[EXTRACTED INFORMATION]

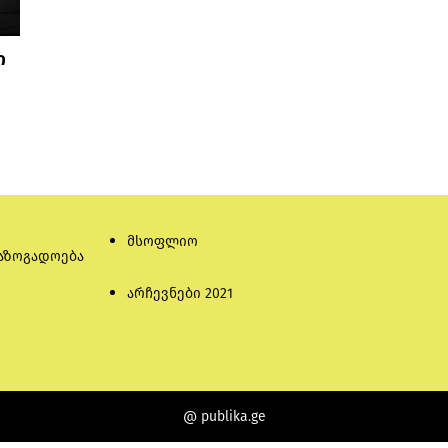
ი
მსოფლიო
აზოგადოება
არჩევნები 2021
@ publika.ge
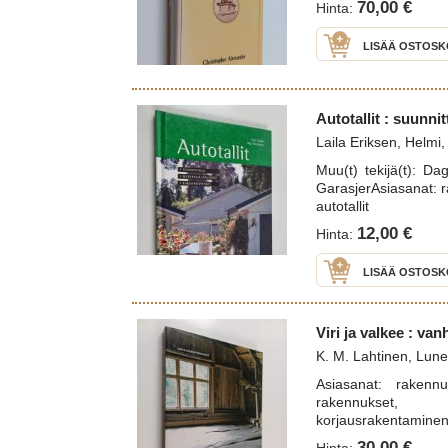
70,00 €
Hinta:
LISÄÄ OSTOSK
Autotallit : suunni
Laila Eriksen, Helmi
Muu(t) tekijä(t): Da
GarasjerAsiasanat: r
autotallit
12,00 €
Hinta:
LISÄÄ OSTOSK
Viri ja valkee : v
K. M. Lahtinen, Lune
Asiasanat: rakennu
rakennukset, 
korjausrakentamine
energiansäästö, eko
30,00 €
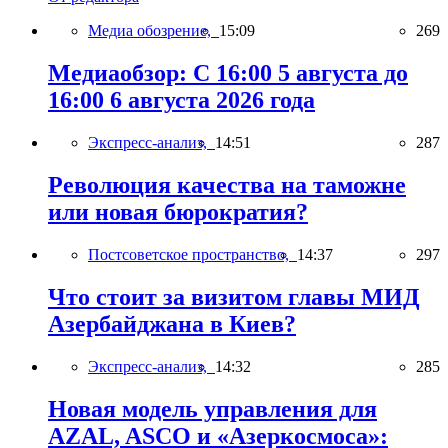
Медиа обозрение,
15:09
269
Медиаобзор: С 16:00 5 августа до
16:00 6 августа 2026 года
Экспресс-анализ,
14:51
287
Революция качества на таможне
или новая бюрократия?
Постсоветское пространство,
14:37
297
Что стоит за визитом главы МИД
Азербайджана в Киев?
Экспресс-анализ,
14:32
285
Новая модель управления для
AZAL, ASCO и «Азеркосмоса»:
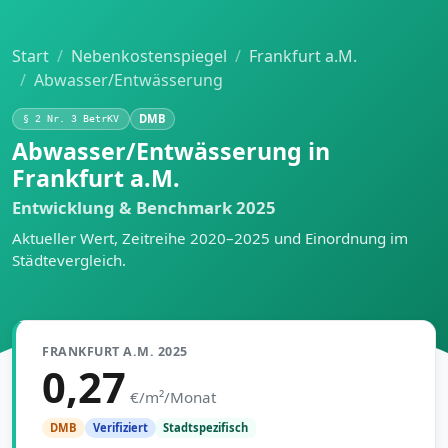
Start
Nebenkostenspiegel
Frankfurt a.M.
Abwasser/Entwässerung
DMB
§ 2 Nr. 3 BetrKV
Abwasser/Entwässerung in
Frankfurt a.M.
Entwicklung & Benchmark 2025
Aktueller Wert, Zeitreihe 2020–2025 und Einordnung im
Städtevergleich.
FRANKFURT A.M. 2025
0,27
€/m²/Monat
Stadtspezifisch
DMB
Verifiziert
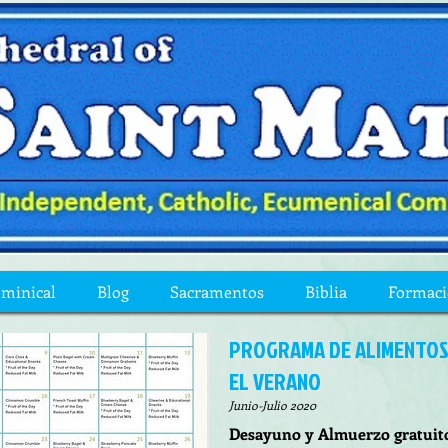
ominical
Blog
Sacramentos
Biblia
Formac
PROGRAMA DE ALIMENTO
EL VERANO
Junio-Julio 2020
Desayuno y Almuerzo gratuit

[/EXTRACTED INFORMATION]
[EXTRACTED INFORMATION]

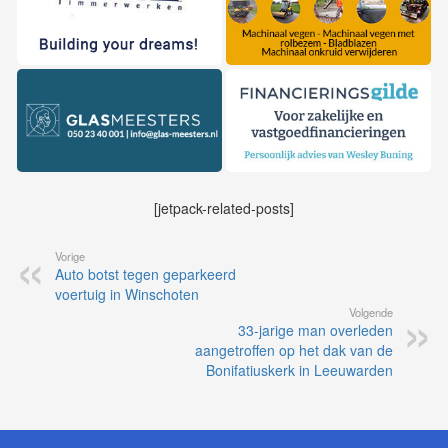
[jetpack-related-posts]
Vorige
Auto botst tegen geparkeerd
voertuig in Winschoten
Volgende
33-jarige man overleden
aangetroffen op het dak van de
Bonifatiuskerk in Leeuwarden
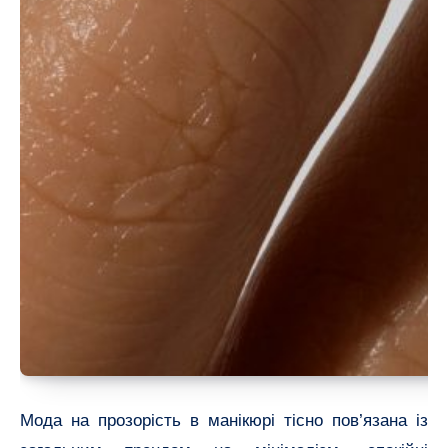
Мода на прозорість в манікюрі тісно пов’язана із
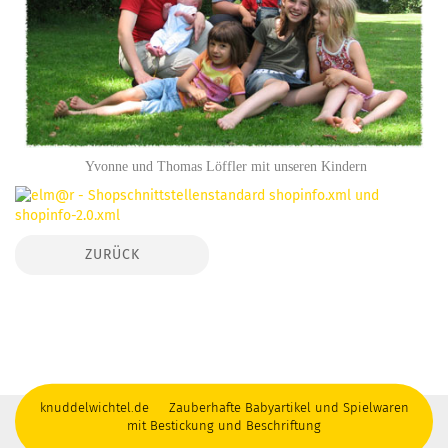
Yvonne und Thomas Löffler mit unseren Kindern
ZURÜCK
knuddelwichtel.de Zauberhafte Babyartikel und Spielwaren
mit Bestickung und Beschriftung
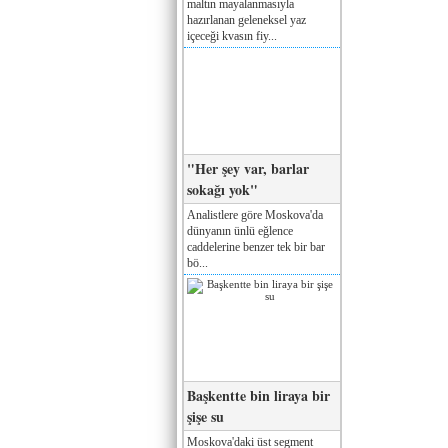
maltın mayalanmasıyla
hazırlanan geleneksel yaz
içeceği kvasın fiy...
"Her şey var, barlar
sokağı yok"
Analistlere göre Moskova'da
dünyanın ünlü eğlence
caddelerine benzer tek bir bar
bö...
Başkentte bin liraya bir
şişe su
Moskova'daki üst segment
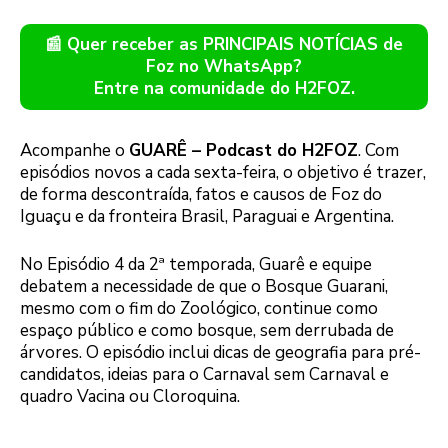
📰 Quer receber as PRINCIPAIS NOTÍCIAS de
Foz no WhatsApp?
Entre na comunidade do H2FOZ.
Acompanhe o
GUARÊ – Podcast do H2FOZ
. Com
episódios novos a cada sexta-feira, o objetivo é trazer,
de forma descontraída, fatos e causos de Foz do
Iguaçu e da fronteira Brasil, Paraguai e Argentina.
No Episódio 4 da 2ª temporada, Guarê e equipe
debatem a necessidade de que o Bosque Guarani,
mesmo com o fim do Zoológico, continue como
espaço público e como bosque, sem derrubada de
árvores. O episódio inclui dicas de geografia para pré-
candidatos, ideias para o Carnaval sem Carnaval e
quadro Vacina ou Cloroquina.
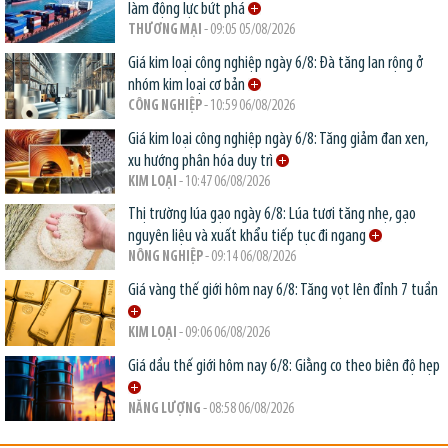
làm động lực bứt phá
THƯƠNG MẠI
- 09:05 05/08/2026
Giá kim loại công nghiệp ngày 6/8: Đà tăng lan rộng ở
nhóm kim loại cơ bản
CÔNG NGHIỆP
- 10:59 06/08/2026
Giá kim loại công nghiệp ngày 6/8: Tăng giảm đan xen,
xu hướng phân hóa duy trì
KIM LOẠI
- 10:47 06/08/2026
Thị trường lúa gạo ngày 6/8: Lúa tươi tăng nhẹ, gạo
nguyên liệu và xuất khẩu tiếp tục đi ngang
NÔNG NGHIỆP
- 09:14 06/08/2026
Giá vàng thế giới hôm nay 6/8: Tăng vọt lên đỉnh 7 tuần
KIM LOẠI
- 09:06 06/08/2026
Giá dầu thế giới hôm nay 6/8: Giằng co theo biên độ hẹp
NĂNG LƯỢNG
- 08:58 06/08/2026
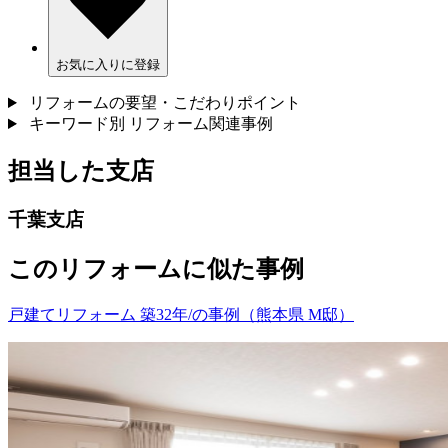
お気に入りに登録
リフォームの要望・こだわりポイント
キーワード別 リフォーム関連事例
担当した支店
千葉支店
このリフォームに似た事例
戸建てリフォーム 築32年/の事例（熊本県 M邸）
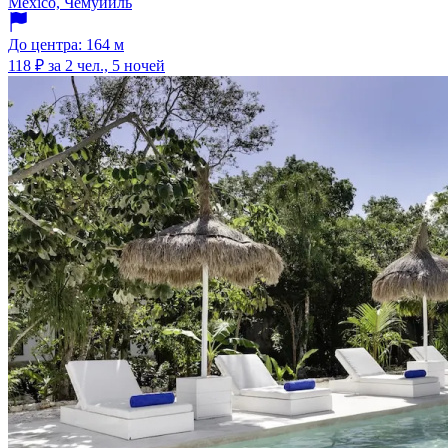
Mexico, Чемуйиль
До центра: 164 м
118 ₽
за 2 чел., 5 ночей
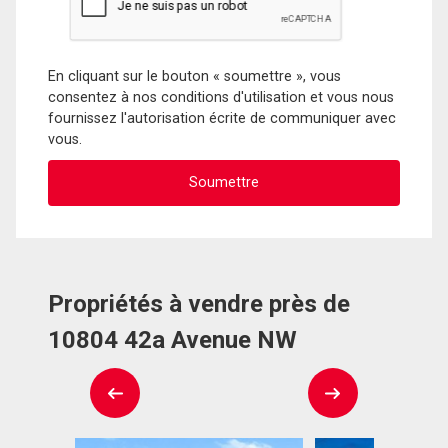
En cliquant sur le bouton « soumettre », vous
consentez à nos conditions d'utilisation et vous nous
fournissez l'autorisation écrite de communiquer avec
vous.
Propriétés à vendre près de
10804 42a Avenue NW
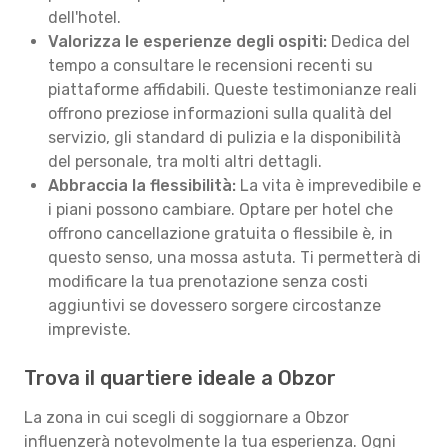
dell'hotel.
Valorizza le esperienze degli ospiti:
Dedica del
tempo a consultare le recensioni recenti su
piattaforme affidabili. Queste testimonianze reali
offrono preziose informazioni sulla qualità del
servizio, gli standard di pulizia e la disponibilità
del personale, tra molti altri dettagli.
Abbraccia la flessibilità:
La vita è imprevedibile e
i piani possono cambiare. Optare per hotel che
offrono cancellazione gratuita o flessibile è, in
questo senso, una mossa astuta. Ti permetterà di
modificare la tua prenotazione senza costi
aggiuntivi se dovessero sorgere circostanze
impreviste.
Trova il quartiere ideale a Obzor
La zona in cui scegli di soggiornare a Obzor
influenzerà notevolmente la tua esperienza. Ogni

[/EXTRACTED INFORMATION]

From the records above, extract the lines from the one holding "戸建てリフォーム 築32年/の事例（熊本県 M邸）" through the one holding "influenzerà notevolmente la", word for word; omit the pictures.

戸建てリフォーム 築32年/の事例（熊本県 M邸）
Mexico, Чемуйиль
До центра: 164 м
118 ₽
за 2 чел., 5 ночей
En cliquant sur le bouton « soumettre », vous
consentez à nos conditions d'utilisation et vous nous
fournissez l'autorisation écrite de communiquer avec
vous.
Propriétés à vendre près de
10804 42a Avenue NW
dell'hotel.
Valorizza le esperienze degli ospiti:
Dedica del
tempo a consultare le recensioni recenti su
piattaforme affidabili. Queste testimonianze reali
offrono preziose informazioni sulla qualità del
servizio, gli standard di pulizia e la disponibilità
del personale, tra molti altri dettagli.
Abbraccia la flessibilità:
La vita è imprevedibile e
i piani possono cambiare. Optare per hotel che
offrono cancellazione gratuita o flessibile è, in
questo senso, una mossa astuta. Ti permetterà di
modificare la tua prenotazione senza costi
aggiuntivi se dovessero sorgere circostanze
impreviste.
Trova il quartiere ideale a Obzor
La zona in cui scegli di soggiornare a Obzor
influenzerà notevolmente la tua esperienza. Ogni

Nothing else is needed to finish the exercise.